- Given text:
When D’Escoto announced the formation of the panel last month, he noted that “there is growing recognition that the current turmoil in the financial system cannot be solved through piecemeal responses at the national and regional levels but requires a coordinated effort at the global level.”

Thursday, 13 November 2008

Trade Unions’ reform plan for the G20

Trade union leaders from the G20 countries will put forward a comprehensive plan to turn around the global economy, in meetings with world leaders in Washington DC on the eve of the financial crisis summit hosted by the US government on 15 November. The top level union delegation will discuss the plan with IMF Managing Director Dominique Strauss-Kahn, World Bank President Robert Zoellick and heads of government from the G20 countries. The world's unions are calling for a series of urgent actions to stave off the prospect of deep and long-lasting global recession, coupled with major changes in the running of the global economy to turn back decades of deregulation policies that have caused the current crisis.

- Information:
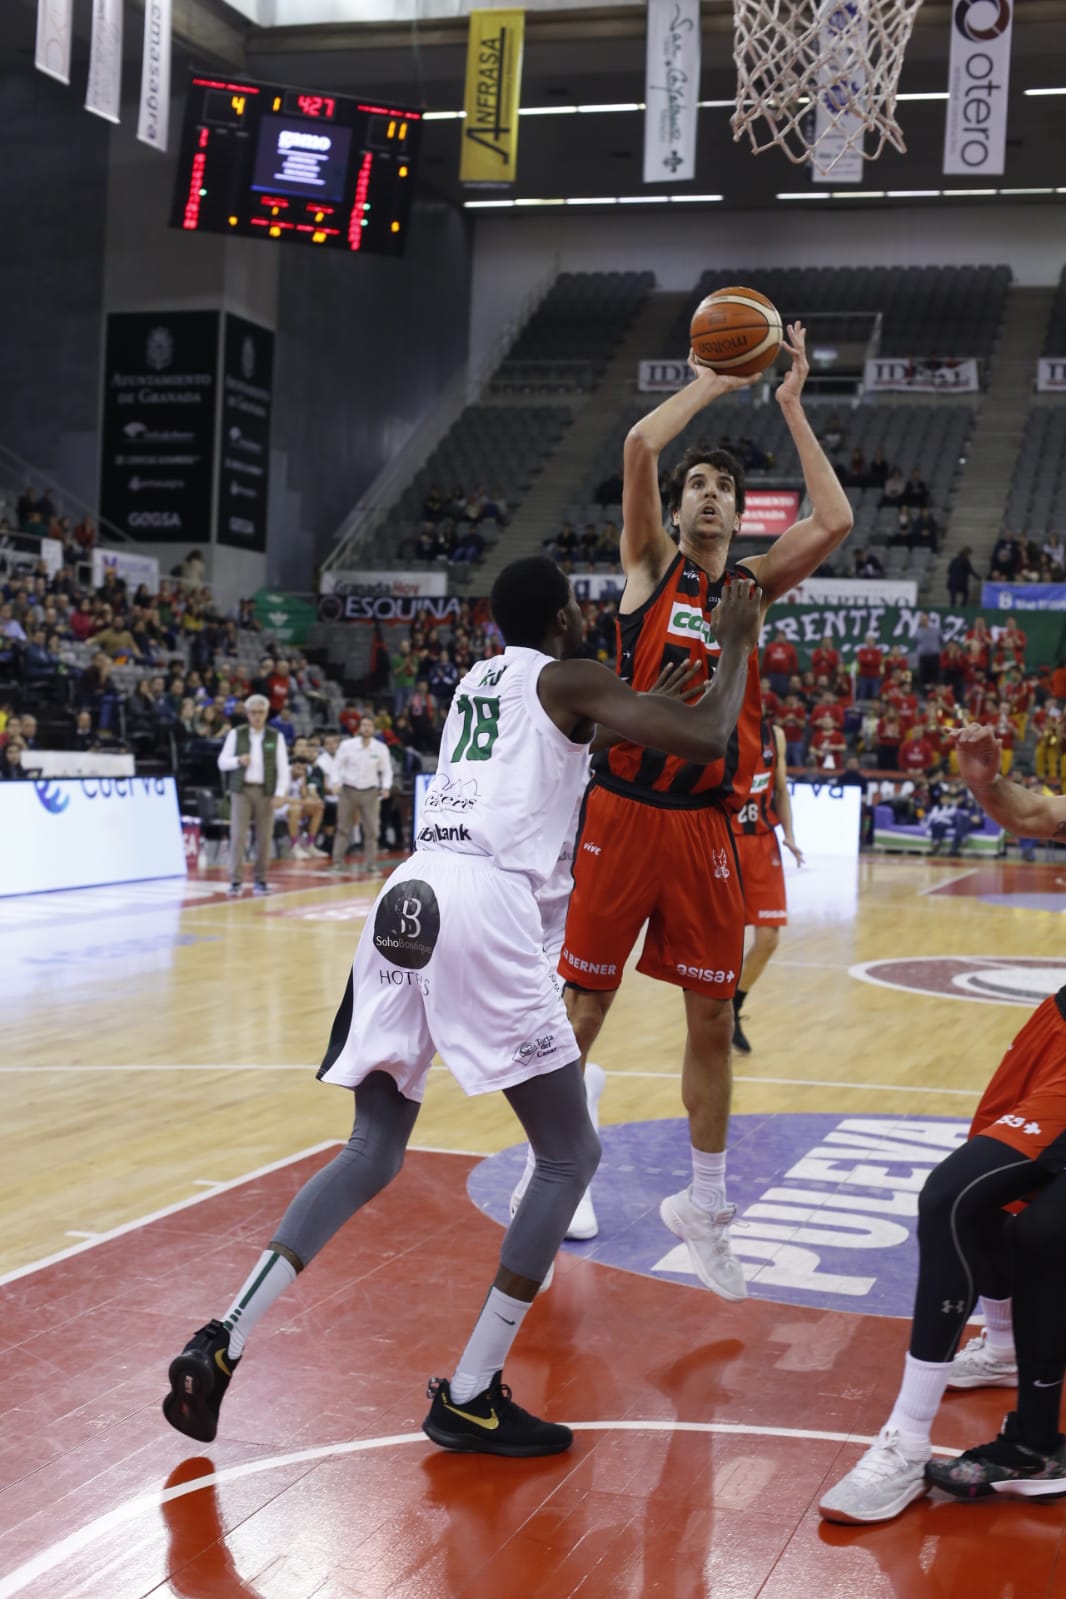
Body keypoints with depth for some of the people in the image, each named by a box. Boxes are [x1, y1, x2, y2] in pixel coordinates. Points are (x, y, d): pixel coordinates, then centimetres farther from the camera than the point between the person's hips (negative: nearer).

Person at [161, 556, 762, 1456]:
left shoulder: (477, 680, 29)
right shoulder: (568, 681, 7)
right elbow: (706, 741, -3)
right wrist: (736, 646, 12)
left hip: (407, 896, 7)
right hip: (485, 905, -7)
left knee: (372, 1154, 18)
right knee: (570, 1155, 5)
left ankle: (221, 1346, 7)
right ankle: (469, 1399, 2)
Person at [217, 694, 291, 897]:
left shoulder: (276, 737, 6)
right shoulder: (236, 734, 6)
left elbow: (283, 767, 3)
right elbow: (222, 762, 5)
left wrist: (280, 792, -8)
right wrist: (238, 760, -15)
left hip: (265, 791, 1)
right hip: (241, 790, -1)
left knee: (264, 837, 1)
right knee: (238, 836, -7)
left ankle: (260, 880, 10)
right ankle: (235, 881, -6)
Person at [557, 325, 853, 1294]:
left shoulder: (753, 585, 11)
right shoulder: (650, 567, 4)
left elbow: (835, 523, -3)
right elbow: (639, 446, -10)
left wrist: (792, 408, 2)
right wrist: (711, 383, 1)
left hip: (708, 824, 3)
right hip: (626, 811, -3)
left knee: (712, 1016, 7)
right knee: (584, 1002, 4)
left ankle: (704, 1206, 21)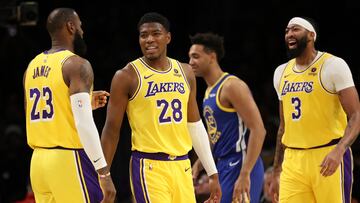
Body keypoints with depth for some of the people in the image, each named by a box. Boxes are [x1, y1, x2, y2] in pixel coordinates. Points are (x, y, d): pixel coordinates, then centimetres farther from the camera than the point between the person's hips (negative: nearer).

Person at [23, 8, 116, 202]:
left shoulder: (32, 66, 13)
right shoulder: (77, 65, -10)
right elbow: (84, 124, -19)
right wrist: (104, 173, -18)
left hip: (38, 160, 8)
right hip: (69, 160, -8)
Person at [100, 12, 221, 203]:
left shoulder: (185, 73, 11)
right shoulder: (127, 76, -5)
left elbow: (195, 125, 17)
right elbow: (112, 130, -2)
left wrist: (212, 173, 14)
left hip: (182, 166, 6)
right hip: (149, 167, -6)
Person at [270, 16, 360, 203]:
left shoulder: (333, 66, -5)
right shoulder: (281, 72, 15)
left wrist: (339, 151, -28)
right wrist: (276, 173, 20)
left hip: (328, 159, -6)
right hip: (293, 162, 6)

- Problem A: Set down the passage of the news excerpt on the trade unions' G20 plan that falls between "Trade Unions’ reform" and "the current crisis.", inclusive, with every word unchanged.
- Problem B:
Answer each of these from the news excerpt on the trade unions' G20 plan:
(i) On what date is the financial crisis summit hosted by the US government held?
(ii) Who is named as President of the World Bank?
(iii) According to D'Escoto, at what level is a coordinated effort required?
- Problem C: Write what comes next in the news excerpt on the trade unions' G20 plan, starting after its final sentence.

- Exercise output A:
Trade Unions’ reform plan for the G20

Trade union leaders from the G20 countries will put forward a comprehensive plan to turn around the global economy, in meetings with world leaders in Washington DC on the eve of the financial crisis summit hosted by the US government on 15 November. The top level union delegation will discuss the plan with IMF Managing Director Dominique Strauss-Kahn, World Bank President Robert Zoellick and heads of government from the G20 countries. The world's unions are calling for a series of urgent actions to stave off the prospect of deep and long-lasting global recession, coupled with major changes in the running of the global economy to turn back decades of deregulation policies that have caused the current crisis.

- Exercise output B:
(i) 15 November
(ii) Robert Zoellick
(iii) The global level

- Exercise output C:
According to the International Trade Union Confederation (ITUC), a fresh push for development and decent work is needed, as well as a "Green New Deal" to tackle climate change effectively. The detailed union proposals are set out in a recovery and reform programme entitled the Washington Declaration. "Immediate action is needed to get the world economy moving and boost employment. Governments need to be prepared to make further, coordinated, cuts in interest rates and to front-load investment in infrastructure, education and health to help stimulate demand growth and reinforce public services. This needs to be accompanied by tax and spending measures to support the purchasing power of low- and middle-income earners, and concrete steps to launch investment in green goods and services, to help address climate change", said John Evans, General Secretary of the Trade Union Advisory Board to the OECD (TUAC).

The ITUC and TUAC are co-organising the union summit which will be hosted by the US trade union centre AFL-CIO at its Washington DC Headquarters. Along with the immediate steps to stimulate the world economy, the trade unions are putting forward a comprehensive regulatory package to ensure global governance of the global economy with a strong role for the ILO in line with the new ILO Social Justice Declaration. Key elements of the package include: ( 1) Regulation of hedge funds and private equity, (2) Proper supervision of banks and global conglomerates, (3) Reform and control of executive pay and profit distribution, (4) Taxation of international financial transactions, (5) Reform of the credit rating industry, (6) Ending tax havens, (7) Protection against predatory lending, (8) Active policies for housing and for community-based financial Services.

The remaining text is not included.